▶ [Materials provided]
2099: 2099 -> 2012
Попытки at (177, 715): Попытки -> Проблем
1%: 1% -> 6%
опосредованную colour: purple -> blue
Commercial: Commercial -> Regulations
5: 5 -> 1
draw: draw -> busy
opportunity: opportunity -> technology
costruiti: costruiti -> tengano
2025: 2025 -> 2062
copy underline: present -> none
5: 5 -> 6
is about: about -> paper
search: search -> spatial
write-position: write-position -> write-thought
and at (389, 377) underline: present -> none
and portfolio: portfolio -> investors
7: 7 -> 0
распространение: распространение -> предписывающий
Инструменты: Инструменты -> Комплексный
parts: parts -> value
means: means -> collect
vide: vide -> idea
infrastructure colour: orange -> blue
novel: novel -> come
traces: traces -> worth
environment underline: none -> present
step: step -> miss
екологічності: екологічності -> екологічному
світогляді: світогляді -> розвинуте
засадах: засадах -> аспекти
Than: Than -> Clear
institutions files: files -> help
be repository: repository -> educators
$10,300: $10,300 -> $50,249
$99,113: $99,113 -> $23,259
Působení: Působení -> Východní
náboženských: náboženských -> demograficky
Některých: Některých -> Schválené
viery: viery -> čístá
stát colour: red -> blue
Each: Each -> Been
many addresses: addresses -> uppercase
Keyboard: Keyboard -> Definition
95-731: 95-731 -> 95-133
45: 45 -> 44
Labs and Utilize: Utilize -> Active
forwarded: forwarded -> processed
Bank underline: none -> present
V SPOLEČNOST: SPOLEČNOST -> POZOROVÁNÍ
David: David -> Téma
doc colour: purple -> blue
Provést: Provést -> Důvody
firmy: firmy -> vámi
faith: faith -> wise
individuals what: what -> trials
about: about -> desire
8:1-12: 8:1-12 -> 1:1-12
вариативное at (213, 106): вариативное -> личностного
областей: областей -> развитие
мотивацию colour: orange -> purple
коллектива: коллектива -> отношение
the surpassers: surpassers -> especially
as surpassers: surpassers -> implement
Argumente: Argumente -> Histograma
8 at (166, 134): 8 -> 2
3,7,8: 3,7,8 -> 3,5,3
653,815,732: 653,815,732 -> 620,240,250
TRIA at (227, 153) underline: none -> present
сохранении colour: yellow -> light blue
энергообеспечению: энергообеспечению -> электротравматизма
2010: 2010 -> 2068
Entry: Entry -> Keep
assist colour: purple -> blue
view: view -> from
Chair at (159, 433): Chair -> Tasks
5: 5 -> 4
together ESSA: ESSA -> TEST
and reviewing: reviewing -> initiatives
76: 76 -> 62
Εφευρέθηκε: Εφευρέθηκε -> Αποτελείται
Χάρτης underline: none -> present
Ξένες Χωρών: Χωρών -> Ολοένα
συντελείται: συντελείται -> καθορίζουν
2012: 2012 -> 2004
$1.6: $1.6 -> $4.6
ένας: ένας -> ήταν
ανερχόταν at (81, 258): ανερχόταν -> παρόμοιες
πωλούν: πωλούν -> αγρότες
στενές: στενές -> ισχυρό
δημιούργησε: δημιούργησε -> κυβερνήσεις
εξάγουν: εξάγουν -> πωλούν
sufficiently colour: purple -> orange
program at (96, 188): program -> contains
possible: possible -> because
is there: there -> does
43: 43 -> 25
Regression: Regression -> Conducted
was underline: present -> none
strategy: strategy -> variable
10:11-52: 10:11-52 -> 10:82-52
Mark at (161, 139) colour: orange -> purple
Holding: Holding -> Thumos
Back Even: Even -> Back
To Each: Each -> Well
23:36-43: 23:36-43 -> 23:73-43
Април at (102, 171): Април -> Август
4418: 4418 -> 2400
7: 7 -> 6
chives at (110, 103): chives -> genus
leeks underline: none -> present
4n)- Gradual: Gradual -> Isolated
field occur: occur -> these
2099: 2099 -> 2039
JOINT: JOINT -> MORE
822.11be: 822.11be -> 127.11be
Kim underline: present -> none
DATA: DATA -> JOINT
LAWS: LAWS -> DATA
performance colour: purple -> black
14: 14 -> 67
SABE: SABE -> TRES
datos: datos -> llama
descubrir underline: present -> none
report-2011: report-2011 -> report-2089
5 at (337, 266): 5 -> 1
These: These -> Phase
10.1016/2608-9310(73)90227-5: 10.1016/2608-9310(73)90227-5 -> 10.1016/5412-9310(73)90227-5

▶ [Aim of the exercise] Render all the records above as a Markdown table with the columns Row and Record line. Give each line its own row and skip blank lines.

▶ [Output of the exercise]
| Row | Record line |
|---|---|
| 1 | 2099: 2099 -> 2012 |
| 2 | Попытки at (177, 715): Попытки -> Проблем |
| 3 | 1%: 1% -> 6% |
| 4 | опосредованную colour: purple -> blue |
| 5 | Commercial: Commercial -> Regulations |
| 6 | 5: 5 -> 1 |
| 7 | draw: draw -> busy |
| 8 | opportunity: opportunity -> technology |
| 9 | costruiti: costruiti -> tengano |
| 10 | 2025: 2025 -> 2062 |
| 11 | copy underline: present -> none |
| 12 | 5: 5 -> 6 |
| 13 | is about: about -> paper |
| 14 | search: search -> spatial |
| 15 | write-position: write-position -> write-thought |
| 16 | and at (389, 377) underline: present -> none |
| 17 | and portfolio: portfolio -> investors |
| 18 | 7: 7 -> 0 |
| 19 | распространение: распространение -> предписывающий |
| 20 | Инструменты: Инструменты -> Комплексный |
| 21 | parts: parts -> value |
| 22 | means: means -> collect |
| 23 | vide: vide -> idea |
| 24 | infrastructure colour: orange -> blue |
| 25 | novel: novel -> come |
| 26 | traces: traces -> worth |
| 27 | environment underline: none -> present |
| 28 | step: step -> miss |
| 29 | екологічності: екологічності -> екологічному |
| 30 | світогляді: світогляді -> розвинуте |
| 31 | засадах: засадах -> аспекти |
| 32 | Than: Than -> Clear |
| 33 | institutions files: files -> help |
| 34 | be repository: repository -> educators |
| 35 | $10,300: $10,300 -> $50,249 |
| 36 | $99,113: $99,113 -> $23,259 |
| 37 | Působení: Působení -> Východní |
| 38 | náboženských: náboženských -> demograficky |
| 39 | Některých: Některých -> Schválené |
| 40 | viery: viery -> čístá |
| 41 | stát colour: red -> blue |
| 42 | Each: Each -> Been |
| 43 | many addresses: addresses -> uppercase |
| 44 | Keyboard: Keyboard -> Definition |
| 45 | 95-731: 95-731 -> 95-133 |
| 46 | 45: 45 -> 44 |
| 47 | Labs and Utilize: Utilize -> Active |
| 48 | forwarded: forwarded -> processed |
| 49 | Bank underline: none -> present |
| 50 | V SPOLEČNOST: SPOLEČNOST -> POZOROVÁNÍ |
| 51 | David: David -> Téma |
| 52 | doc colour: purple -> blue |
| 53 | Provést: Provést -> Důvody |
| 54 | firmy: firmy -> vámi |
| 55 | faith: faith -> wise |
| 56 | individuals what: what -> trials |
| 57 | about: about -> desire |
| 58 | 8:1-12: 8:1-12 -> 1:1-12 |
| 59 | вариативное at (213, 106): вариативное -> личностного |
| 60 | областей: областей -> развитие |
| 61 | мотивацию colour: orange -> purple |
| 62 | коллектива: коллектива -> отношение |
| 63 | the surpassers: surpassers -> especially |
| 64 | as surpassers: surpassers -> implement |
| 65 | Argumente: Argumente -> Histograma |
| 66 | 8 at (166, 134): 8 -> 2 |
| 67 | 3,7,8: 3,7,8 -> 3,5,3 |
| 68 | 653,815,732: 653,815,732 -> 620,240,250 |
| 69 | TRIA at (227, 153) underline: none -> present |
| 70 | сохранении colour: yellow -> light blue |
| 71 | энергообеспечению: энергообеспечению -> электротравматизма |
| 72 | 2010: 2010 -> 2068 |
| 73 | Entry: Entry -> Keep |
| 74 | assist colour: purple -> blue |
| 75 | view: view -> from |
| 76 | Chair at (159, 433): Chair -> Tasks |
| 77 | 5: 5 -> 4 |
| 78 | together ESSA: ESSA -> TEST |
| 79 | and reviewing: reviewing -> initiatives |
| 80 | 76: 76 -> 62 |
| 81 | Εφευρέθηκε: Εφευρέθηκε -> Αποτελείται |
| 82 | Χάρτης underline: none -> present |
| 83 | Ξένες Χωρών: Χωρών -> Ολοένα |
| 84 | συντελείται: συντελείται -> καθορίζουν |
| 85 | 2012: 2012 -> 2004 |
| 86 | $1.6: $1.6 -> $4.6 |
| 87 | ένας: ένας -> ήταν |
| 88 | ανερχόταν at (81, 258): ανερχόταν -> παρόμοιες |
| 89 | πωλούν: πωλούν -> αγρότες |
| 90 | στενές: στενές -> ισχυρό |
| 91 | δημιούργησε: δημιούργησε -> κυβερνήσεις |
| 92 | εξάγουν: εξάγουν -> πωλούν |
| 93 | sufficiently colour: purple -> orange |
| 94 | program at (96, 188): program -> contains |
| 95 | possible: possible -> because |
| 96 | is there: there -> does |
| 97 | 43: 43 -> 25 |
| 98 | Regression: Regression -> Conducted |
| 99 | was underline: present -> none |
| 100 | strategy: strategy -> variable |
| 101 | 10:11-52: 10:11-52 -> 10:82-52 |
| 102 | Mark at (161, 139) colour: orange -> purple |
| 103 | Holding: Holding -> Thumos |
| 104 | Back Even: Even -> Back |
| 105 | To Each: Each -> Well |
| 106 | 23:36-43: 23:36-43 -> 23:73-43 |
| 107 | Април at (102, 171): Април -> Август |
| 108 | 4418: 4418 -> 2400 |
| 109 | 7: 7 -> 6 |
| 110 | chives at (110, 103): chives -> genus |
| 111 | leeks underline: none -> present |
| 112 | 4n)- Gradual: Gradual -> Isolated |
| 113 | field occur: occur -> these |
| 114 | 2099: 2099 -> 2039 |
| 115 | JOINT: JOINT -> MORE |
| 116 | 822.11be: 822.11be -> 127.11be |
| 117 | Kim underline: present -> none |
| 118 | DATA: DATA -> JOINT |
| 119 | LAWS: LAWS -> DATA |
| 120 | performance colour: purple -> black |
| 121 | 14: 14 -> 67 |
| 122 | SABE: SABE -> TRES |
| 123 | datos: datos -> llama |
| 124 | descubrir underline: present -> none |
| 125 | report-2011: report-2011 -> report-2089 |
| 126 | 5 at (337, 266): 5 -> 1 |
| 127 | These: These -> Phase |
| 128 | 10.1016/2608-9310(73)90227-5: 10.1016/2608-9310(73)90227-5 -> 10.1016/5412-9310(73)90227-5 |